We know very little about the WB's Mission Hill except that Josh Weinstein and Bill Oakley, both from The Simpsons, are its creators. That's very close to enough for us to watch, but the potentially painful premise -- following the travails of "Generation Y-ers" (God we hate that phrase) in the city (and the network) the WB, home of genetically improbable teenagers -- give us nightmares that it'll just be Dawson's Creek meets Fat Albert. Hopefully Weinstein and Oakley will save the day, and it'll be more Heathers than Cruel Intentions.
Now & Again, Series premiere: Friday, Sept. 24, 8 p.m., CBS
It's a simple, clichd story: Schlumpy insurance agent dies; government agents take his body, put his mind and identity into a 20-something body and make him fight terrorism. All he wants is to see his wife and kid, but that's forbidden. Such is the premise of CBS' Now & Again (which we are required to note is confusingly similar in title to ABC's Once & Again). Confused? So are we. But hell, it's certainly a more unique premise than any other we've seen this season, and it's got Heather Matarazzo from Welcome to the Dollhouse in it. Unfortunately, it's got a touch-of-death timeslot: Fridays at 8.

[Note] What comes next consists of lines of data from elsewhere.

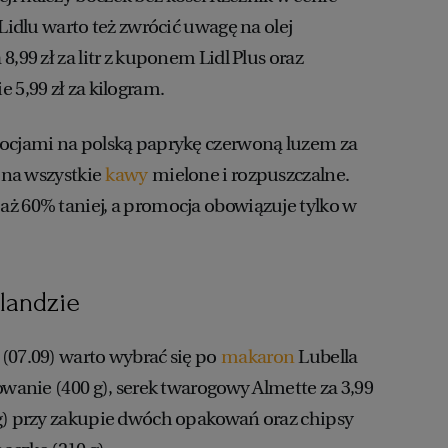
 Lidlu warto też zwrócić uwagę na olej
8,99 zł za litr z kuponem Lidl Plus oraz
 5,99 zł za kilogram.
mocjami na polską paprykę czerwoną luzem za
z na wszystkie
kawy
mielone i rozpuszczalne.
ż 60% taniej, a promocja obowiązuje tylko w
landzie
(07.09) warto wybrać się po
makaron
Lubella
owanie (400 g), serek twarogowy Almette za 3,99
 g) przy zakupie dwóch opakowań oraz chipsy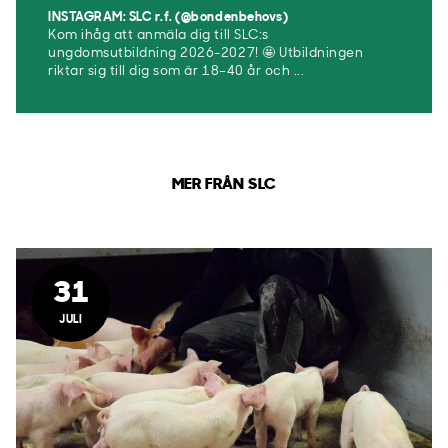
INSTAGRAM: SLC r.f. (@bondenbehovs)
Kom ihåg att anmäla dig till SLC:s
ungdomsutbildning 2026-2027! 🤩 Utbildningen
riktar sig till dig som är 18–40 år och ...
MER FRÅN SLC
31
JULI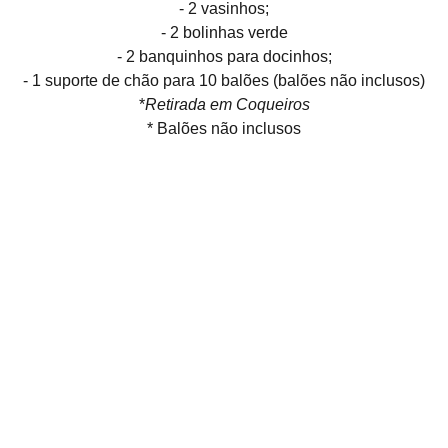
- 2 vasinhos;
- 2 bolinhas verde
- 2 banquinhos para docinhos;
- 1 suporte de chão para 10 balões (balões não inclusos)
*
Retirada em Coqueiros
* Balões não inclusos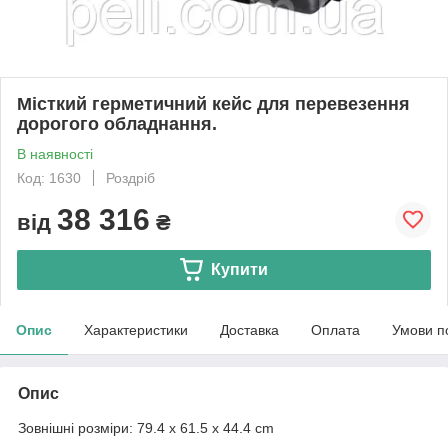
Місткий герметичний кейс для перевезення
дорогого обладнання.
В наявності
Код: 1630
Роздріб
38 316
від
₴
Купити
Опис
Характеристики
Доставка
Оплата
Умови п
Опис
Зовнішні розміри: 79.4 x 61.5 x 44.4 cm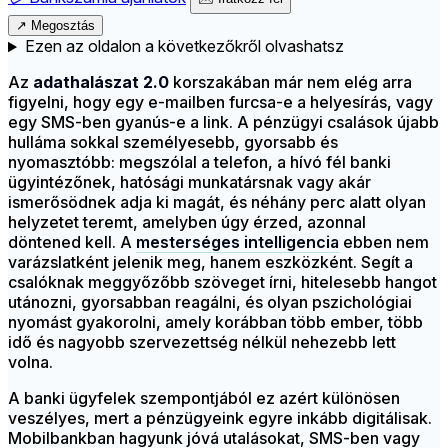
↗
Megosztás
Ezen az oldalon a következőkről olvashatsz
Az
adathalászat 2.0
korszakában már nem elég arra
figyelni, hogy egy e-mailben furcsa-e a helyesírás, vagy
egy SMS-ben gyanús-e a link. A pénzügyi csalások újabb
hulláma sokkal személyesebb, gyorsabb és
nyomasztóbb: megszólal a telefon, a hívó fél banki
ügyintézőnek, hatósági munkatársnak vagy akár
ismerősödnek adja ki magát, és néhány perc alatt olyan
helyzetet teremt, amelyben úgy érzed, azonnal
döntened kell. A
mesterséges intelligencia
ebben nem
varázslatként jelenik meg, hanem eszközként. Segít a
csalóknak meggyőzőbb szöveget írni, hitelesebb hangot
utánozni, gyorsabban reagálni, és olyan pszichológiai
nyomást gyakorolni, amely korábban több ember, több
idő és nagyobb szervezettség nélkül nehezebb lett
volna.
A banki ügyfelek szempontjából ez azért különösen
veszélyes, mert a pénzügyeink egyre inkább digitálisak.
Mobilbankban hagyunk jóvá utalásokat, SMS-ben vagy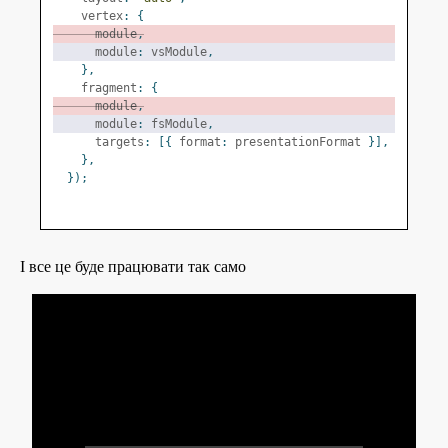
    vertex
:
{
      module
,
      module
:
 vsModule
,
},
    fragment
:
{
      module
,
      module
:
 fsModule
,
      targets
:
[{
 format
:
 presentationFormat 
}],
},
});
І все це буде працювати так само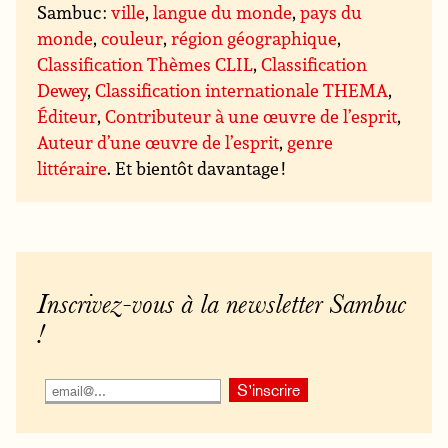
Sambuc :
ville
,
langue du monde
,
pays du
monde
,
couleur
,
région géographique
,
Classification Thèmes CLIL
,
Classification
Dewey
,
Classification internationale THEMA
,
Éditeur
,
Contributeur à une œuvre de l’esprit
,
Auteur d’une œuvre de l’esprit
,
genre
littéraire
. Et bientôt davantage !
Inscrivez-vous à la newsletter Sambuc
!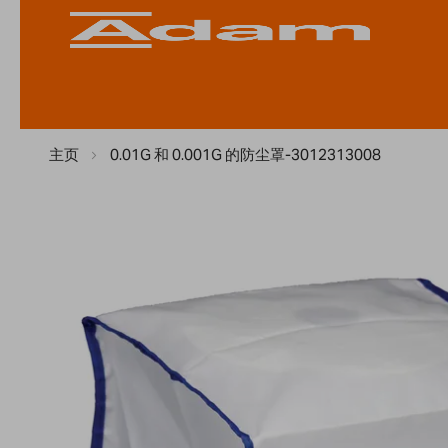
主页
0.01G 和 0.001G 的防尘罩-3012313008
Skip
to
the
end
of
the
images
gallery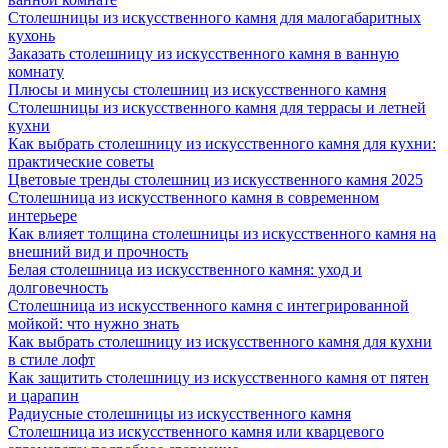
Столешницы из искусственного камня для малогабаритных
кухонь
Заказать столешницу из искусственного камня в ванную
комнату
Плюсы и минусы столешниц из искусственного камня
Столешницы из искусственного камня для террасы и летней
кухни
Как выбрать столешницу из искусственного камня для кухни:
практические советы
Цветовые тренды столешниц из искусственного камня 2025
Столешница из искусственного камня в современном
интерьере
Как влияет толщина столешницы из искусственного камня на
внешний вид и прочность
Белая столешница из искусственного камня: уход и
долговечность
Столешница из искусственного камня с интегрированной
мойкой: что нужно знать
Как выбрать столешницу из искусственного камня для кухни
в стиле лофт
Как защитить столешницу из искусственного камня от пятен
и царапин
Радиусные столешницы из искусственного камня
Столешница из искусственного камня или кварцевого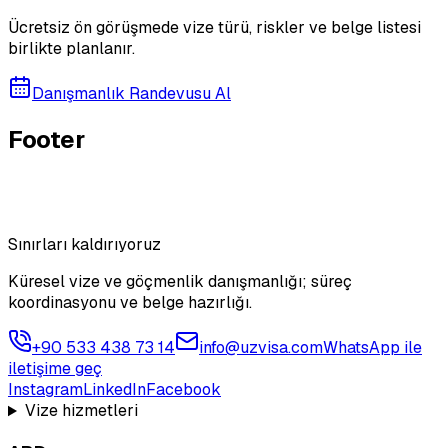
Ücretsiz ön görüşmede vize türü, riskler ve belge listesi
birlikte planlanır.
Danışmanlık Randevusu Al
Footer
Sınırları kaldırıyoruz
Küresel vize ve göçmenlik danışmanlığı; süreç
koordinasyonu ve belge hazırlığı.
+90 533 438 73 14
info@uzvisa.com
WhatsApp ile
iletişime geç
Instagram
LinkedIn
Facebook
Vize hizmetleri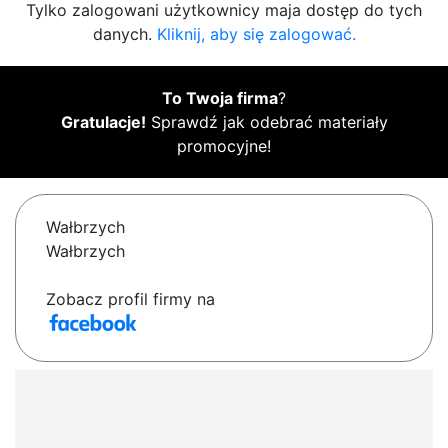
Tylko zalogowani użytkownicy maja dostęp do tych
danych.
Kliknij, aby się zalogować.
To Twoja firma
?
Gratulacje!
Sprawdź jak odebrać materiały
promocyjne!
Wałbrzych
Wałbrzych
Zobacz profil firmy na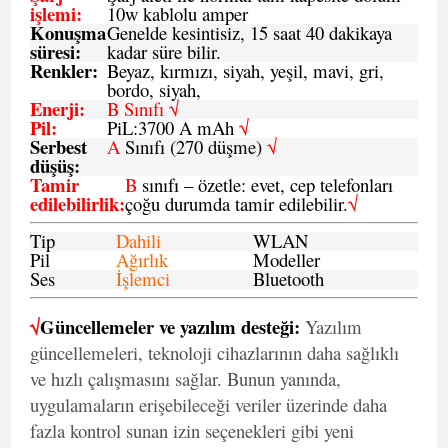
işlemi
:
10w kablolu amper
Konuşma
Genelde kesintisiz, 15 saat 40 dakikaya
süresi
:
kadar süre bilir.
Renkler:
Beyaz, kırmızı, siyah, yeşil, mavi, gri,
bordo, siyah,
Enerji
:
B Sınıfı √
Pil
:
PiL:3700 A mAh
√
Serbest
A
Sınıfı (270 düşme)
√
düşüş
:
Tamir
B
sınıfı – özetle: evet, cep telefonları
edilebilirlik
:
çoğu durumda tamir edilebilir.
√
Tip
Dahili
WLAN
Pil
Ağırlık
Modeller
Ses
İşlemci
Bluetooth
√
Güncellemeler ve yazılım desteği:
Yazılım
güncellemeleri, teknoloji cihazlarının daha sağlıklı
ve hızlı çalışmasını sağlar. Bunun yanında,
uygulamaların erişebileceği veriler üzerinde daha
fazla kontrol sunan izin seçenekleri gibi yeni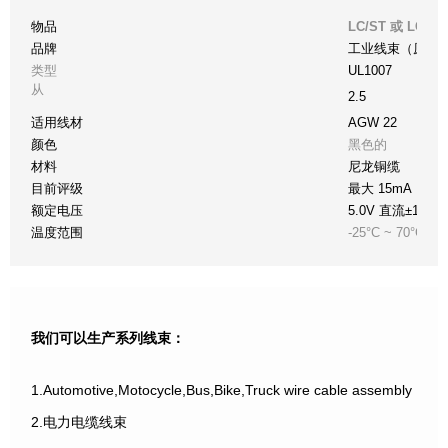
物品
LC/ST 或 L
品牌
工业线束（原件
类型
UL1007
从
2.5
适用线材
AGW 22
颜色
黑色的
材料
尼龙铜缆
目前评级
最大 15mA
额定电压
5.0V 直流±10%
温度范围
-25°C ~ 70°C
我们可以生产系列线束：
1.Automotive,Motocycle,Bus,Bike,Truck wire cable assembly
2.电力电缆线束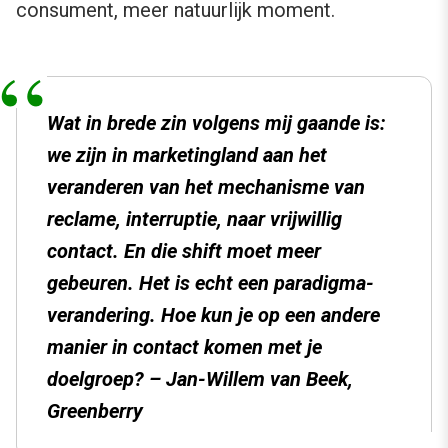
consument, meer natuurlijk moment.
Wat in brede zin volgens mij gaande is:
we zijn in marketingland aan het
veranderen van het mechanisme van
reclame, interruptie, naar vrijwillig
contact. En die shift moet meer
gebeuren. Het is echt een paradigma-
verandering. Hoe kun je op een andere
manier in contact komen met je
doelgroep? – Jan-Willem van Beek,
Greenberry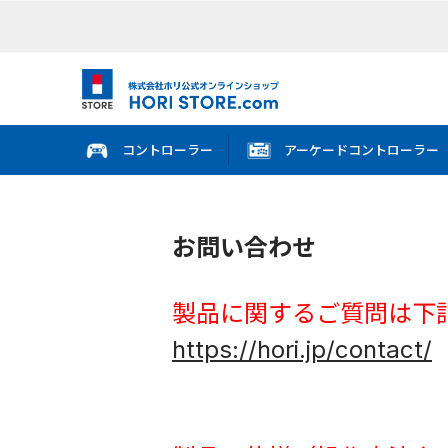
コントローラー
アーケードコントローラー
お問い合わせ
製品に関するご質問は下
https://hori.jp/contact/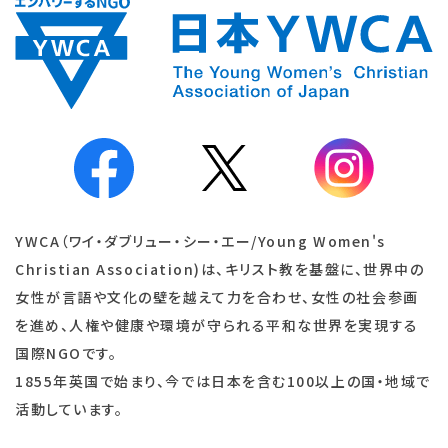
YWCA（ワイ・ダブリュー・シー・エー/Young Women's
Christian Association)は、キリスト教を基盤に、世界中の
女性が言語や文化の壁を越えて力を合わせ、女性の社会参画
を進め、人権や健康や環境が守られる平和な世界を実現する
国際NGOです。
1855年英国で始まり、今では日本を含む100以上の国・地域で
活動しています。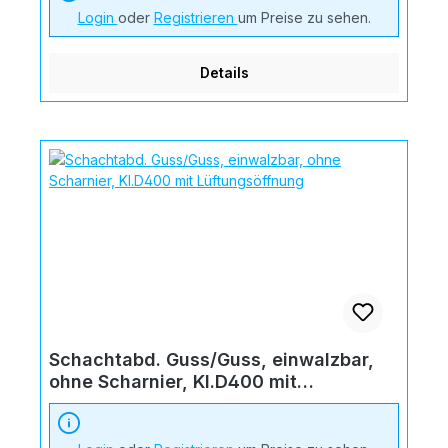
Login
oder
Registrieren
um Preise zu sehen.
Details
Schachtabd. Guss/Guss, einwalzbar,
ohne Scharnier, Kl.D400 mit
Lüftungsöffnung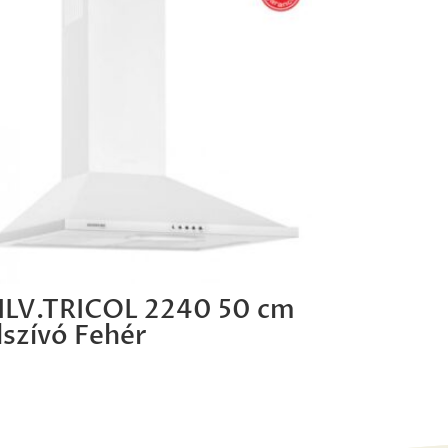
ILV.TRICOL 2240 50 cm
lszívó Fehér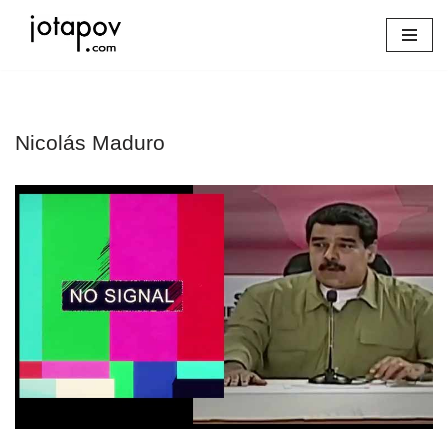
Saltar
al
contenido
Nicolás Maduro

Popular, Series premiere: Thursday, Sept. 23, 7 p.m., WB
The WB's Popular epitomizes the worst of the high school genre. The unpopular girl looks as much like a runway model as the popular girl. Everyone's rich, self-aware, whining and well-dressed. Popular is calculated beyond compare, with wannabe-hip references to "Monica knee pads" and the Lilith Fair. The executive producer wanted to show that it's "just as hard to be popular as [to be] a geek." Not only is that complete bullshit, but it's also not gonna win you any viewers. This one tries waaaaay too hard, but don't worry -- it's up against Friends on Thursdays at 7.
Safe Harbor, Mondays, 8 p.m., WB
Milking the popularity of its wholesome family drama 7th Heaven, the WB will follow it Mondays at 8 with this pale reproduction from Brenda Hampton, Heaven's creator. Gregory Harrison is a widowed father of three and sheriff of a small Florida resort town replete with the requisite quirky oddballs. Rue McClanahan is the sassy Golden Girl grandma. Hampton claims that what's unique about Safe Harbor is that its "truly a male perspective on the world." Yeah, that is unique. The male point of view is rarely represented in the media, and it's about friggin' time we heard from the guys!
This Week Has Seven Days, Possible mid-season replacement, Fox
Daily Show alumni Lizz Winstead (quit after Craig Kilborn acted like an ass in Esquire), Brian Unger (inexplicably fired in the Kilborn-Stewart transition) and A. Whitney Brown (ditto) are back with This Week Has Seven Days, a dead-on satire of the ubiquitous newsmagazines.
We were lucky enough to see part of the hilarious pilot, featuring an "investigative report" into bands like Backstreet Boys, N'Sync and the ilk and the theory that they are part of a conspiracy to bring black youth into a state of complete boredom. The highlight? The actual Rev. Al Sharpton discussing -- completely seriously, as far as we could tell -- the theory's truth.